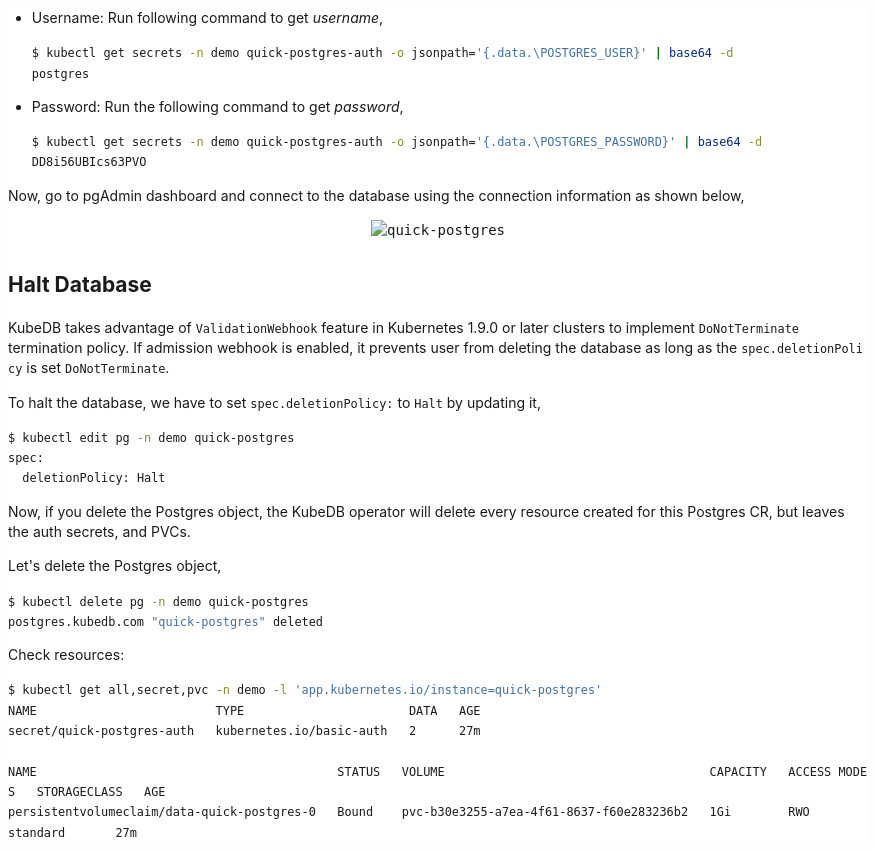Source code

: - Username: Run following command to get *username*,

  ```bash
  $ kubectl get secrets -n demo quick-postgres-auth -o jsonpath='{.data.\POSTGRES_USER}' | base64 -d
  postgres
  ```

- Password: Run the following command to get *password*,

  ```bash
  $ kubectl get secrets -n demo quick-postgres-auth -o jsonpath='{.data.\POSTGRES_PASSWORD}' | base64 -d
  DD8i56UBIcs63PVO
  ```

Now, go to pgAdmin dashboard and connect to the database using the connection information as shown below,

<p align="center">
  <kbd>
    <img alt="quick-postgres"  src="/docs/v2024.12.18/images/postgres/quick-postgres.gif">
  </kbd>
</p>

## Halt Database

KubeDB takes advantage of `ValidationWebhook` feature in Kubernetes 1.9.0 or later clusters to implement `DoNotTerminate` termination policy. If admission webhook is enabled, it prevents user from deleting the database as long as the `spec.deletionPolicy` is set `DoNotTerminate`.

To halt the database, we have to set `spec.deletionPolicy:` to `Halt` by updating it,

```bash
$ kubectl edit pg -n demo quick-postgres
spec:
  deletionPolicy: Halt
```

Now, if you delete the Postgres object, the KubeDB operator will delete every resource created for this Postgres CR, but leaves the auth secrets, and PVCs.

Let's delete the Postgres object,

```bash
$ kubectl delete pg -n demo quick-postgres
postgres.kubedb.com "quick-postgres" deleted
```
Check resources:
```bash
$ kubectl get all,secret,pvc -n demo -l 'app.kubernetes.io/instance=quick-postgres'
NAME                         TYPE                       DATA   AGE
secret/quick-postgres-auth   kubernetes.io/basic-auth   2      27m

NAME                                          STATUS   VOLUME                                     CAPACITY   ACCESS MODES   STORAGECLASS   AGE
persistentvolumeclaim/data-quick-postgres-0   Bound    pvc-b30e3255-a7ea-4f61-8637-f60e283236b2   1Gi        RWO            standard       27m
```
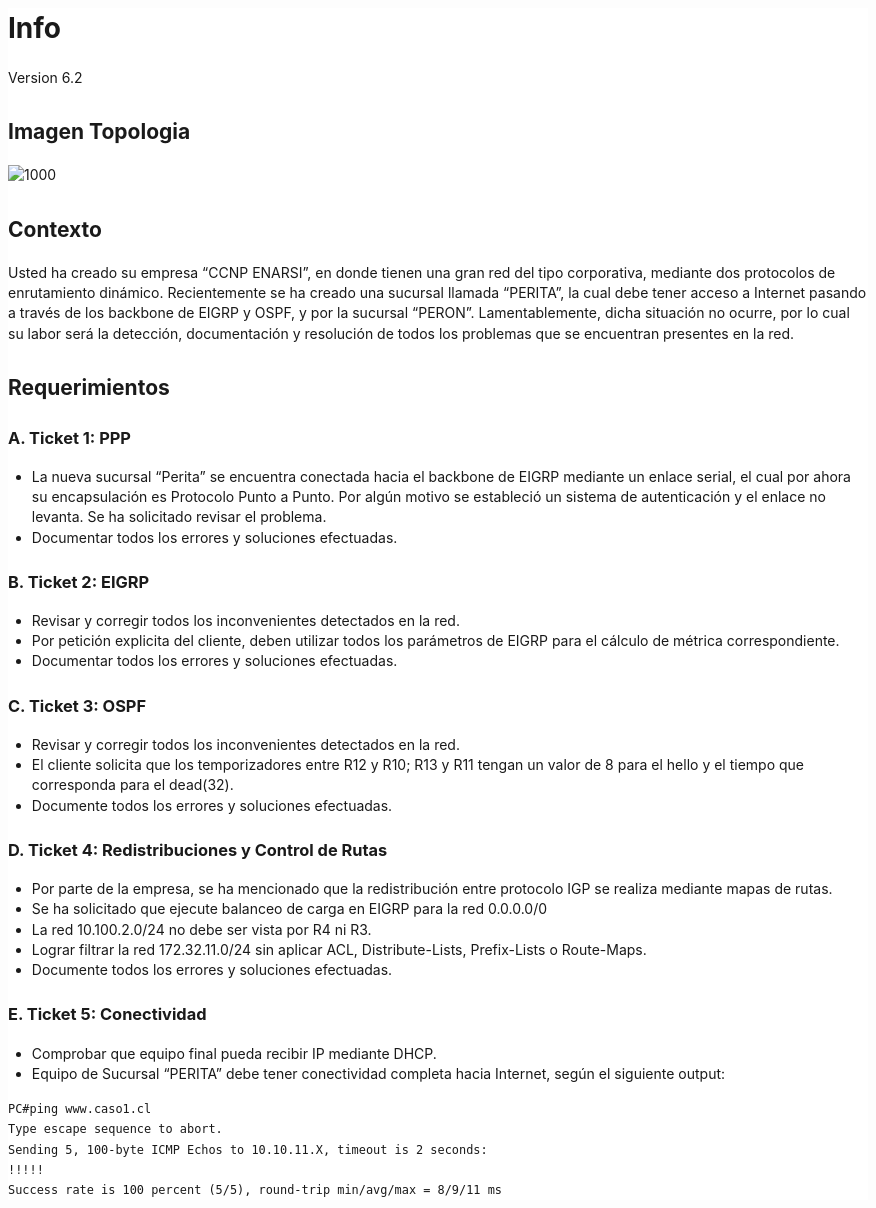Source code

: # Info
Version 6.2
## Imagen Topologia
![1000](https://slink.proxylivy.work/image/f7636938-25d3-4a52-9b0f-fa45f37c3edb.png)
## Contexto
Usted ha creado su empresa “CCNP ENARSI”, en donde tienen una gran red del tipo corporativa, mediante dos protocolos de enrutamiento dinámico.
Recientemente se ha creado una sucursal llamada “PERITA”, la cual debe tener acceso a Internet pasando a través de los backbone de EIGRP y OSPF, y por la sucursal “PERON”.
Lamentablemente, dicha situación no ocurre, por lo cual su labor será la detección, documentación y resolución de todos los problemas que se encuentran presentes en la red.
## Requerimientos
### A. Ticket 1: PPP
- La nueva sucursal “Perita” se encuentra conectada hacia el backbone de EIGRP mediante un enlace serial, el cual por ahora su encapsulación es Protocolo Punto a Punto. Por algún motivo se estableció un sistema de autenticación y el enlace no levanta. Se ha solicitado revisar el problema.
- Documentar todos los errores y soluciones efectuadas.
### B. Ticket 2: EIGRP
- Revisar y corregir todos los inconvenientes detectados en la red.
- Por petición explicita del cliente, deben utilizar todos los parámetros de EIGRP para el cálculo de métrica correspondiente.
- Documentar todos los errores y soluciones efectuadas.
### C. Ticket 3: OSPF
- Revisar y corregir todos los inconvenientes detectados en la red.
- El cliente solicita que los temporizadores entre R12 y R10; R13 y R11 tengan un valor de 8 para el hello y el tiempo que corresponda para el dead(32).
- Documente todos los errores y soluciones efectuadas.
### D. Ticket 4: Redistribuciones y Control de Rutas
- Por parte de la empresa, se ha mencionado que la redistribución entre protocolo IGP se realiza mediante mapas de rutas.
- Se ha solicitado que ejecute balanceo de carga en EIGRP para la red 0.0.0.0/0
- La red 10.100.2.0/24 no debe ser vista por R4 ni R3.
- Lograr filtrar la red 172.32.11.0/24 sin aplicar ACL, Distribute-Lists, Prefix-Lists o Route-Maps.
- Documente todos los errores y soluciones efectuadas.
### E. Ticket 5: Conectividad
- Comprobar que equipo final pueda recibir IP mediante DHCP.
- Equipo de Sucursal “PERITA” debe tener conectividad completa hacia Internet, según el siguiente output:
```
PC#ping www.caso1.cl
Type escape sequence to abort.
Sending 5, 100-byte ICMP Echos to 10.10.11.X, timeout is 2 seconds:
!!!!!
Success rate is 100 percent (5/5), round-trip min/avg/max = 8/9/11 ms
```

──────────────────────────────

The task
Having found the line that contains "### D. Ticket", set down that line and all the rest through the end of the records, exactly.

Answer section
### D. Ticket 4: Redistribuciones y Control de Rutas
- Por parte de la empresa, se ha mencionado que la redistribución entre protocolo IGP se realiza mediante mapas de rutas.
- Se ha solicitado que ejecute balanceo de carga en EIGRP para la red 0.0.0.0/0
- La red 10.100.2.0/24 no debe ser vista por R4 ni R3.
- Lograr filtrar la red 172.32.11.0/24 sin aplicar ACL, Distribute-Lists, Prefix-Lists o Route-Maps.
- Documente todos los errores y soluciones efectuadas.
### E. Ticket 5: Conectividad
- Comprobar que equipo final pueda recibir IP mediante DHCP.
- Equipo de Sucursal “PERITA” debe tener conectividad completa hacia Internet, según el siguiente output:
```
PC#ping www.caso1.cl
Type escape sequence to abort.
Sending 5, 100-byte ICMP Echos to 10.10.11.X, timeout is 2 seconds:
!!!!!
Success rate is 100 percent (5/5), round-trip min/avg/max = 8/9/11 ms
```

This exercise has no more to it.